### DATA EXTRACT
────────

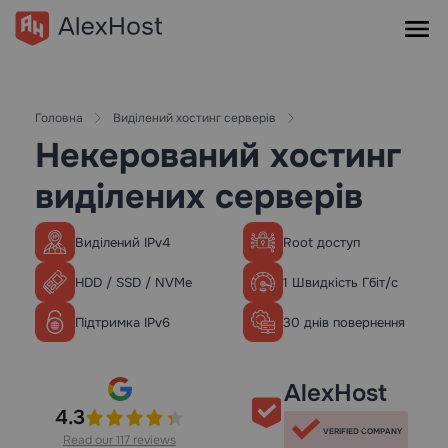
Головна
Виділений хостинг серверів
Некерований хостинг
виділених серверів
Виділений IPv4
Root доступ
HDD / SSD / NVMe
1 Швидкість Гбіт/с
Підтримка IPv6
30 днів повернення
AlexHost
4.3
VERIFIED COMPANY
Read our 117 reviews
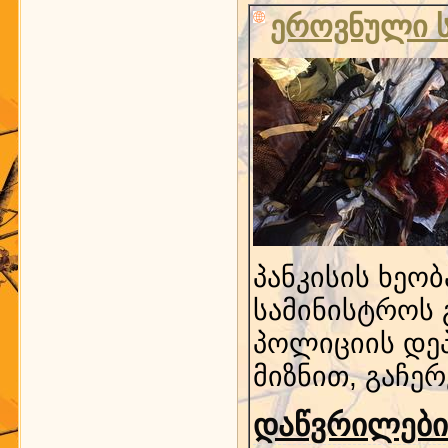
ეროვნული ს
პანკისის ხეო
სამინისტროს 
პოლიციის დეპ
მიზნით, გაჩე
დაწვრილებით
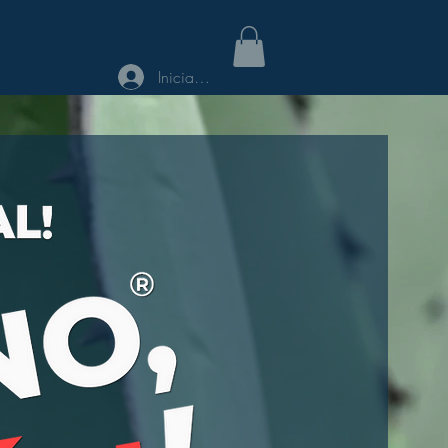
Iniciar sesión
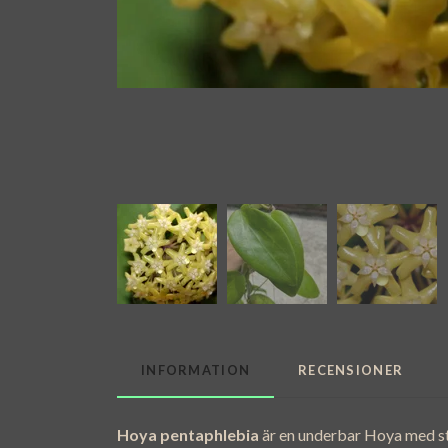
INFORMATION
RECENSIONER
Hoya pentaphlebia
är en underbar Hoya med st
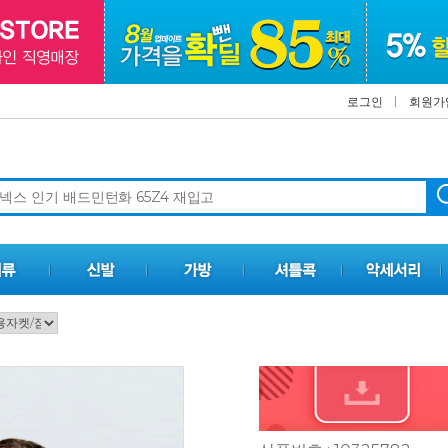
로그인
회원가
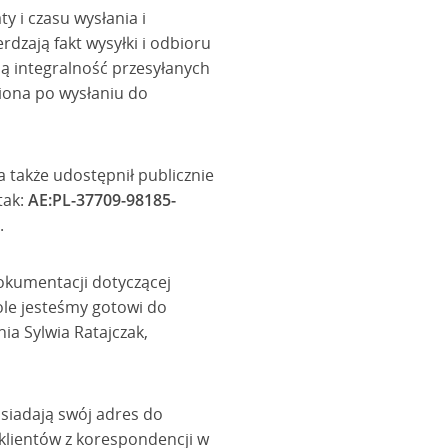
y i czasu wysłania i
dzają fakt wysyłki i odbioru
ą integralność przesyłanych
eniona po wysłaniu do
 także udostępnił publicznie
tak:
AE:PL-37709-98185-
.
okumentacji dotyczącej
ole jesteśmy gotowi do
ia Sylwia Ratajczak,
osiadają swój adres do
 klientów z korespondencji w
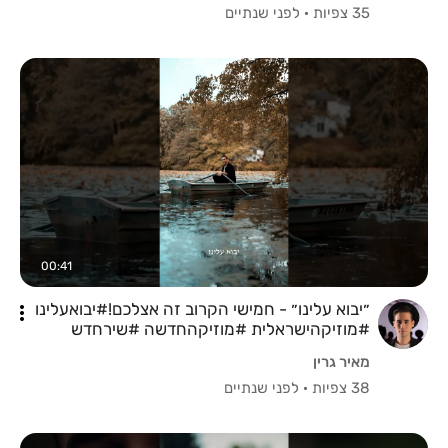
35 צפיות
·
לפני שנתיים
00:41
״יבוא עלינו״ - חמישי הקרוב זה אצלכם!#יבואעלינו
#מוזיקהישראלית #מוזיקהחדשה #שירחדש
#פריסייב
מאיר גרין
38 צפיות
·
לפני שנתיים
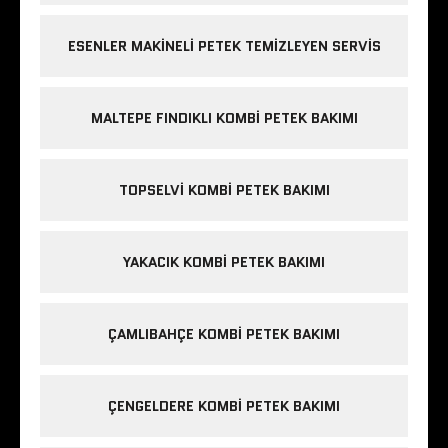
ESENLER MAKINELI PETEK TEMIZLEYEN SERVIS
MALTEPE FINDIKLI KOMBI PETEK BAKIMI
TOPSELVI KOMBI PETEK BAKIMI
YAKACIK KOMBI PETEK BAKIMI
ÇAMLIBAHÇE KOMBI PETEK BAKIMI
ÇENGELDERE KOMBI PETEK BAKIMI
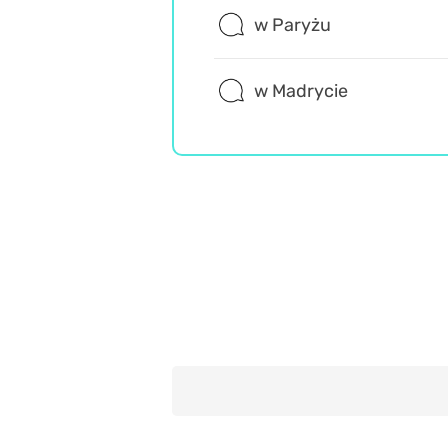
w Paryżu
w Madrycie
Geografia
Wiedza ogólna
Trudne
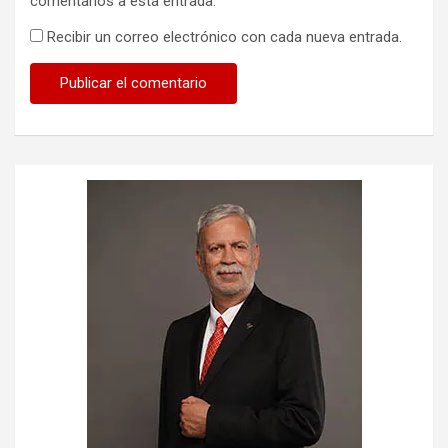
comentarios a esta entrada.
Recibir un correo electrónico con cada nueva entrada.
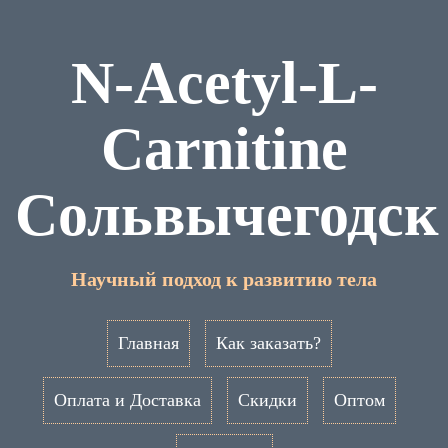
N-Acetyl-L-
Carnitine
Сольвычегодск
Научный подход к развитию тела
Главная
Как заказать?
Оплата и Доставка
Скидки
Оптом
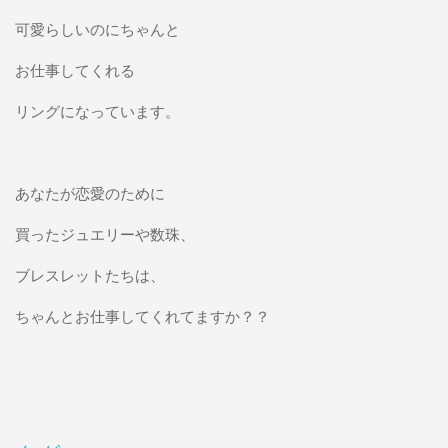
可愛らしいのにちゃんと
お仕事してくれる
リングになっています。
あなたが恋愛のために
買ったジュエリーや数珠、
ブレスレットたちは、
ちゃんとお仕事してくれてますか？？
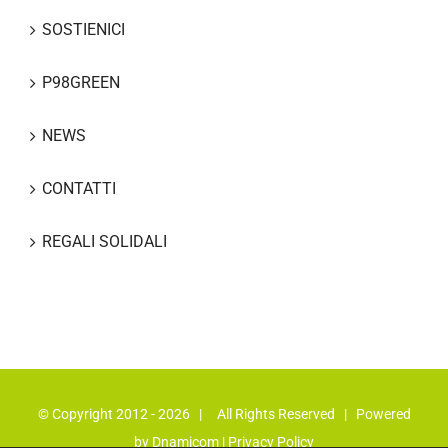
SOSTIENICI
P98GREEN
NEWS
CONTATTI
REGALI SOLIDALI
© Copyright 2012 -
2026 | All Rights Reserved | Powered
by
Dnamicom
|
Privacy Policy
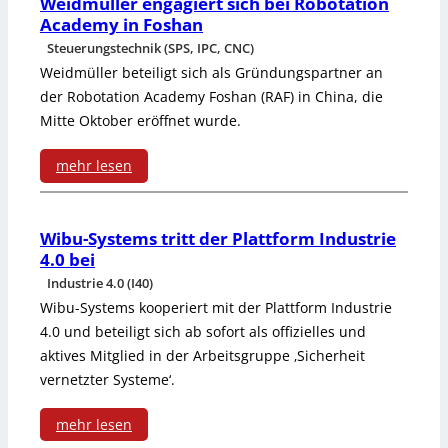
n
Weidmüller engagiert sich bei Robotation
o
W
Academy in Foshan
i
i
e
Steuerungstechnik (SPS, IPC, CNC)
m
Weidmüller beteiligt sich als Gründungspartner an
n
c
der Robotation Academy Foshan (RAF) in China, die
m
t
h
Mitte Oktober eröffnet wurde.
t
S
s
mehr lesen
V
e
e
:
i
c
l
W
Wibu-Systems tritt der Plattform Industrie
l
u
i
4.0 bei
e
a
Industrie 4.0 (I40)
r
m
i
Wibu-Systems kooperiert mit der Plattform Industrie
n
i
A
4.0 und beteiligt sich ab sofort als offizielles und
d
t
aktives Mitglied in der Arbeitsgruppe ‚Sicherheit
t
u
m
vernetzter Systeme‘.
S
y
f
ü
y
mehr lesen
i
s
l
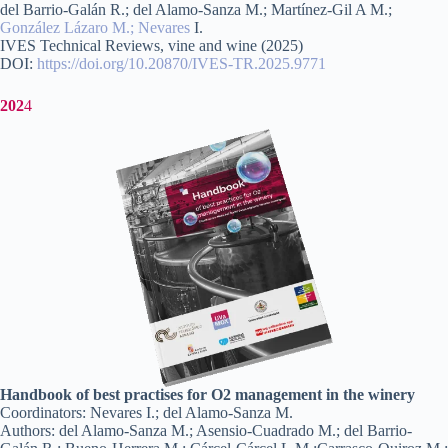
del Barrio-Galán R.; del Alamo-Sanza M.; Martínez-Gil A M.;
González Lázaro M.;
Nevares
I.
IVES Technical Reviews, vine and wine (2025)
DOI:
https://doi.org/10.20870/IVES-TR.2025.9771
202
4
Handbook of best practises for O2 management in the winery
Coordinators: Nevares I.; del Alamo-Sanza M.
Authors: del Alamo-Sanza M.; Asensio-Cuadrado M.; del Barrio-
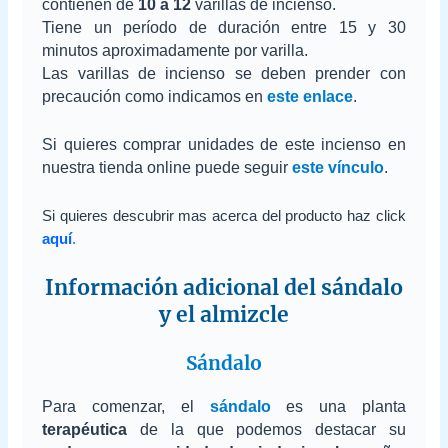
contienen de
10 a 12
varillas de incienso.
Tiene un período de duración entre 15 y 30
minutos aproximadamente por varilla.
Las varillas de incienso se deben prender con
precaución como indicamos en
este enlace
.
Si quieres comprar unidades de este incienso en
nuestra tienda online puede seguir
este vínculo
.
Si quieres descubrir mas acerca del producto haz click
aquí
.
Información adicional del sándalo
y el almizcle
Sándalo
Para comenzar, el
sándalo
es una planta
terapéutica
de la que podemos destacar su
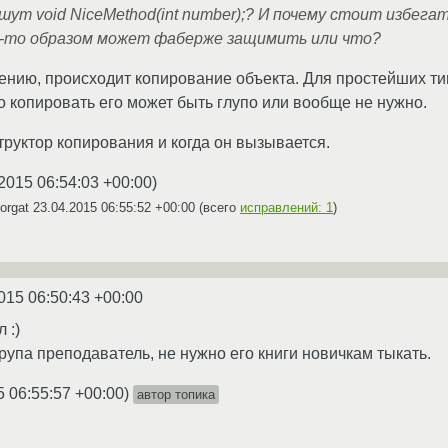
шут void NiceMethod(int number);? И почему стоит избега
м-то образом может фаберже защимить или что?
нию, происходит копирование объекта. Для простейших типов i
то копировать его может быть глупо или вообще не нужно.
труктор копирования и когда он вызывается.
2015 06:54:03 +00:00
)
orgat
23.04.2015 06:55:52 +00:00
(всего
исправлений: 1
)
015 06:50:43 +00:00
 :)
рупа преподаватель, не нужно его книги новичкам тыкать.
5 06:55:57 +00:00
)
автор топика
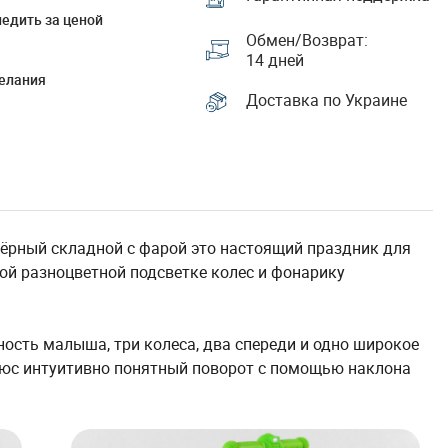
едить за ценой
Обмен/Возврат:
14 дней
елания
Доставка по Украине
 чёрный складной с фарой это настоящий праздник для
кой разноцветной подсветке колес и фонарику
ность малыша, три колеса, два спереди и одно широкое
люс интуитивно понятный поворот с помощью наклона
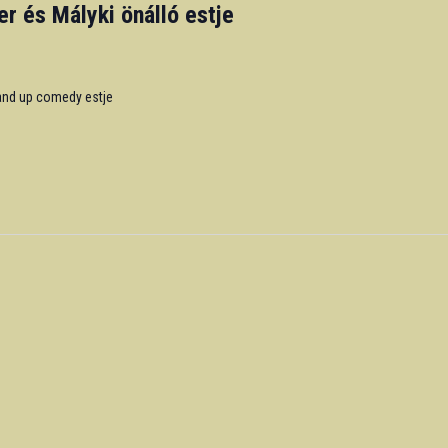
er és Mályki önálló estje
tand up comedy estje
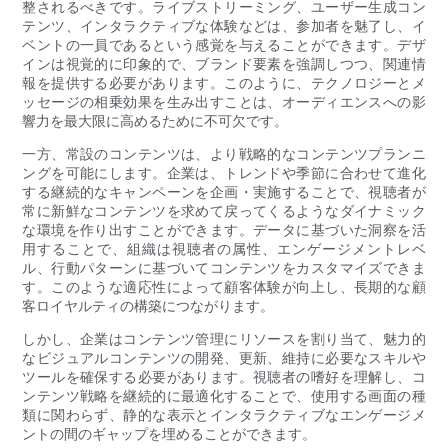
整されるべきです。ライブストリーミング、ユーザー生成コン
テンツ、インタラクティブな体験などは、参加者を魅了し、イ
ベントの一員であるという感覚を与えることができます。デザ
インは視覚的に印象的で、ブランド要素を強調しつつ、関連情
報を提供する必要があります。このように、テクノロジーとメ
ッセージの相乗効果を生み出すことは、オーディエンスへの影
響力を最大限に高めるために不可欠です。
一方、常設のコンテンツは、より戦略的なコンテンツプランニ
ングを可能にします。企業は、トレンドや季節に合わせて進化
する継続的なキャンペーンを企画・実施することで、視聴者が
常に新鮮なコンテンツを求めて戻ってくるようなダイナミック
な環境を作り出すことができます。データに基づいた洞察を活
用することで、組織は視聴者の属性、エンゲージメントレベ
ル、行動パターンに基づいてコンテンツをカスタマイズできま
す。このような適応性によって顧客体験が向上し、長期的な顧
客ロイヤルティの構築につながります。
しかし、企業はコンテンツ管理にリソースを割り当て、魅力的
なビジュアルコンテンツの開発、更新、維持に必要なスキルや
ツールを確保する必要があります。視聴者の嗜好を理解し、コ
ンテンツ戦略を継続的に最適化することで、使用する画面の種
類に関わらず、静的な表示とインタラクティブなエンゲージメ
ントの間のギャップを埋めることができます。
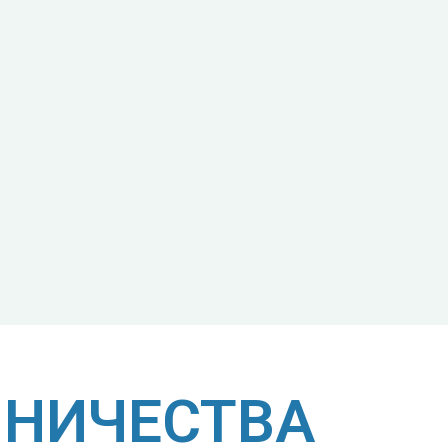
НИЧЕСТВА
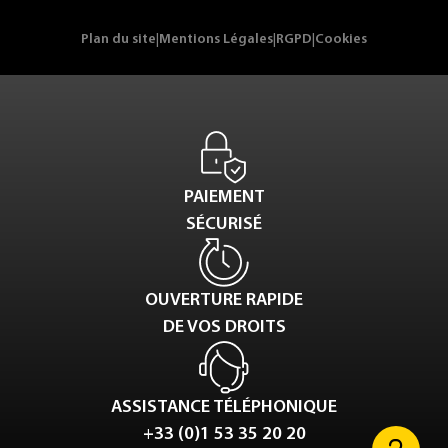
Plan du site
|
Mentions Légales
|
RGPD
|
Cookies
PAIEMENT
SÉCURISÉ
OUVERTURE RAPIDE
DE VOS DROITS
ASSISTANCE TÉLÉPHONIQUE
+33 (0)1 53 35 20 20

────────

### YOUR INSTRUCTIONS
Return exactly the lines above, from the one with "Root доступ" up to and including the one with "Hoya pentaphlebia", and include no pictures.

### SOLUTION TO THE PROBLEM
Root доступ
HDD / SSD / NVMe
1 Швидкість Гбіт/с
Підтримка IPv6
30 днів повернення
AlexHost
4.3
VERIFIED COMPANY
Read our 117 reviews
ეროვნული ს
პანკისის ხეო
სამინისტროს 
პოლიციის დეპ
მიზნით, გაჩე
დაწვრილებით
Iniciar sesión
INFORMATION
RECENSIONER
Hoya pentaphlebia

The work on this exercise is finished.